I just feel that if the realtor and seller sees that you are in a hurry the price will go up. You can probably rent a piso for a year for this delta. Then if you find the perfect house after six months, just buy it and eat the last six months of the lease.

Twelve years ago, my wife and I bought a place in her hometown of Oviedo. We knew exactly the neighborhood we wanted to live in since her mother lived there along with my wife´s five siblings and the church we were married in. Even having all these things going for us, it took us a year to find the right place.


----------



## RickES (Jan 26, 2021)

timwip said:


> I just feel that if the realtor and seller sees that you are in a hurry the price will go up. You can probably rent a piso for a year for this delta. Then if you find the perfect house after six months, just buy it and eat the last six months of the lease.
> 
> Twelve years ago, my wife and I bought a place in her hometown of Oviedo.

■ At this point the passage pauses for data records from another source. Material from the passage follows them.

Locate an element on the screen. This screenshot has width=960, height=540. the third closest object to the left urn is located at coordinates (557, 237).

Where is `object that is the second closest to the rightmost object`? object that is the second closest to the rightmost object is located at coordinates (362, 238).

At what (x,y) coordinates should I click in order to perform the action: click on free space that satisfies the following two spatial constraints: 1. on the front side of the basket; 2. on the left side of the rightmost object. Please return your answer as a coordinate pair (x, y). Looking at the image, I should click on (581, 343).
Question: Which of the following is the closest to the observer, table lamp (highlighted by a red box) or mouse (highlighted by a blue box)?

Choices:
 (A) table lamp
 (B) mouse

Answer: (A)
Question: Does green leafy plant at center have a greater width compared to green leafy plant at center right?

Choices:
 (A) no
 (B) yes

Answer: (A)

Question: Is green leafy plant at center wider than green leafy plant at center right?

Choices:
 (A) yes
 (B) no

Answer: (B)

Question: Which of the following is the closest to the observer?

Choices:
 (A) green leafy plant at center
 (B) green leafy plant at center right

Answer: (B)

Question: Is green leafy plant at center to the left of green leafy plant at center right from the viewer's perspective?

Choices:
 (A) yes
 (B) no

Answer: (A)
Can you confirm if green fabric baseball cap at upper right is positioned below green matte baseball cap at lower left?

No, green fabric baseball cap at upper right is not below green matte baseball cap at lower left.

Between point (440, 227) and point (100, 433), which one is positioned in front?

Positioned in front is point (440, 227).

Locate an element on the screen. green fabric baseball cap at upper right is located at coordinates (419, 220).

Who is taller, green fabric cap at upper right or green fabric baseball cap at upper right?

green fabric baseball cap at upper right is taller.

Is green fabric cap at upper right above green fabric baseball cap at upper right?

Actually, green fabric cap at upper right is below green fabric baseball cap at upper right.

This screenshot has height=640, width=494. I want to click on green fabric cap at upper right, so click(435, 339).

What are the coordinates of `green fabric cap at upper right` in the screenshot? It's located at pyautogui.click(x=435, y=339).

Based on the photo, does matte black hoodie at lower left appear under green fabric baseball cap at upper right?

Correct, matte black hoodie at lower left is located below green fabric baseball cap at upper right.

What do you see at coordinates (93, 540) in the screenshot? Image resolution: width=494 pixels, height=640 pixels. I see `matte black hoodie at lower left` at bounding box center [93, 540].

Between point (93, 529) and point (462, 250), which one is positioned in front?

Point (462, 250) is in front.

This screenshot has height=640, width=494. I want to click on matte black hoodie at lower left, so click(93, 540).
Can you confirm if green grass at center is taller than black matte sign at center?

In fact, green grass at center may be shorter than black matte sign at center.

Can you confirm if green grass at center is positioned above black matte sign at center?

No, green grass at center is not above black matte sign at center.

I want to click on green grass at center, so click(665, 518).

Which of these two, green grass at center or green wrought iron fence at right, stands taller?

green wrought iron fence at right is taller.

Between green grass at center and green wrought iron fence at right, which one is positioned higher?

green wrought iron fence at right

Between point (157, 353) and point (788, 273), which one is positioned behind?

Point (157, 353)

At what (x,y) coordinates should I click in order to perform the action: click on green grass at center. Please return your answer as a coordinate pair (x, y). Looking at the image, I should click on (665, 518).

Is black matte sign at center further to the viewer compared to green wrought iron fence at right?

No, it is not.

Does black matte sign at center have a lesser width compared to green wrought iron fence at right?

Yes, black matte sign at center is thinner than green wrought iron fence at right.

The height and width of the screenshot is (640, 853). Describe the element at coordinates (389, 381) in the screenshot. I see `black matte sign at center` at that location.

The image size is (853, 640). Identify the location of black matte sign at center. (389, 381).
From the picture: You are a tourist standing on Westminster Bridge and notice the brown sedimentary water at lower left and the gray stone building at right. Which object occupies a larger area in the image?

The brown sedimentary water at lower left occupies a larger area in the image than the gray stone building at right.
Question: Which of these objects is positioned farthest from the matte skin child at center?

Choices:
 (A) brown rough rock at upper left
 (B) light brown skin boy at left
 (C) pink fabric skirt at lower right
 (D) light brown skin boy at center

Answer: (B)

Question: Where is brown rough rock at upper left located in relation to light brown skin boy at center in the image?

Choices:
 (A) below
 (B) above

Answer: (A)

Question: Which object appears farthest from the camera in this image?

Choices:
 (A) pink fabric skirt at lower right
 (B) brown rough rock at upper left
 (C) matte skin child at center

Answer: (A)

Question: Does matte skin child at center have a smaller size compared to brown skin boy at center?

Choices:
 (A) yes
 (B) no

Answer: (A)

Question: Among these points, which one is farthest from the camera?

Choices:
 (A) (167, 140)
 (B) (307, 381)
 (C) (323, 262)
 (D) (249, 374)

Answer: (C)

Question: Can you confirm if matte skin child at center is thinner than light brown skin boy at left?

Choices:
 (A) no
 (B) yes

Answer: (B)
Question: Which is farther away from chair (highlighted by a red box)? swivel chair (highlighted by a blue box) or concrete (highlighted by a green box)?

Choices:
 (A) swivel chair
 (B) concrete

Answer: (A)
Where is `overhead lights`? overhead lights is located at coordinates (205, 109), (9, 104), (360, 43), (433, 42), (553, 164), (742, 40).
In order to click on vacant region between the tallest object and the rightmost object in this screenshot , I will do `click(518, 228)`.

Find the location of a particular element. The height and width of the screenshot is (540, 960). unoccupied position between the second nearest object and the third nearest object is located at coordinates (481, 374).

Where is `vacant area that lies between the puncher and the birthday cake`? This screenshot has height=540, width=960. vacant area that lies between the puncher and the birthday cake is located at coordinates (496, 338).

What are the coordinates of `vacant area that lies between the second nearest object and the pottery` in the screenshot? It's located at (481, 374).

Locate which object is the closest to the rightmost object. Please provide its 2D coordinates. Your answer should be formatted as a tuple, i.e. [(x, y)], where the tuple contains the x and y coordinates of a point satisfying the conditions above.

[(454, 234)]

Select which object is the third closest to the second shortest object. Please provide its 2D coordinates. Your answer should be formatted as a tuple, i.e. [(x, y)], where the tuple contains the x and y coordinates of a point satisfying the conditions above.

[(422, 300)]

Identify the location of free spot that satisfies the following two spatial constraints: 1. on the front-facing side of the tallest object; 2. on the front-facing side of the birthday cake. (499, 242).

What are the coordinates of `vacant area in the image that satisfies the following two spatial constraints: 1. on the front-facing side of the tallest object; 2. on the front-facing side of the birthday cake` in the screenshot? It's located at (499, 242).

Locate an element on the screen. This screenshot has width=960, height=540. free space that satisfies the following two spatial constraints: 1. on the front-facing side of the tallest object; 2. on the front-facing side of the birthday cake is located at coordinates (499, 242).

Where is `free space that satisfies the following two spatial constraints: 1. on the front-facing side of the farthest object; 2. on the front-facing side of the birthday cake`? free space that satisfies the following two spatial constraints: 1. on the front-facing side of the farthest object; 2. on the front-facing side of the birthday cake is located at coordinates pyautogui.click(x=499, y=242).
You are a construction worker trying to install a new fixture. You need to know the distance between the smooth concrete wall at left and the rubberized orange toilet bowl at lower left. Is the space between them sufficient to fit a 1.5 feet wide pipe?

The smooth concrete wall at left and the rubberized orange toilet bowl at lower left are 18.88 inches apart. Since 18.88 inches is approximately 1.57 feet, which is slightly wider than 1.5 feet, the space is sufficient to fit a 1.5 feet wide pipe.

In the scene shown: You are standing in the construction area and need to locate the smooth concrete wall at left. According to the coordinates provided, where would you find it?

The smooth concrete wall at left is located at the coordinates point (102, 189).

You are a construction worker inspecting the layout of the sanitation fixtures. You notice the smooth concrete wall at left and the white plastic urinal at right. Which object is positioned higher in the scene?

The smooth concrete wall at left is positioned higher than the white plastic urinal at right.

We knew exactly the neighborhood we wanted to live in since her mother lived there along with my wife´s five siblings and the church we were married in. Even having all these things going for us, it took us a year to find the right place.


All fair points -- I appreciate the background and perspective. At the end of the day this may be what we end up doing. We know we have to keep our options open with a move like this, but still hold out hope of finding the perfect place at a good price and a smooth purchase and transition.


----------



## CltFlyboy (Feb 11, 2020)

RickES said:


> Any idea of who/which admin we would need to start a conversation with about this?


Not offhand, sorry. Maybe one can chime in here...


----------



## xabiaxica (Jun 23, 2009)

CltFlyboy said:


> Not offhand, sorry. Maybe one can chime in here...


I have passed on the request to the forum owners.


----------



## CltFlyboy (Feb 11, 2020)

xabiaxica said:


> I have passed on the request to the forum owners.


Thanks Xabiaxica!!! ❤


----------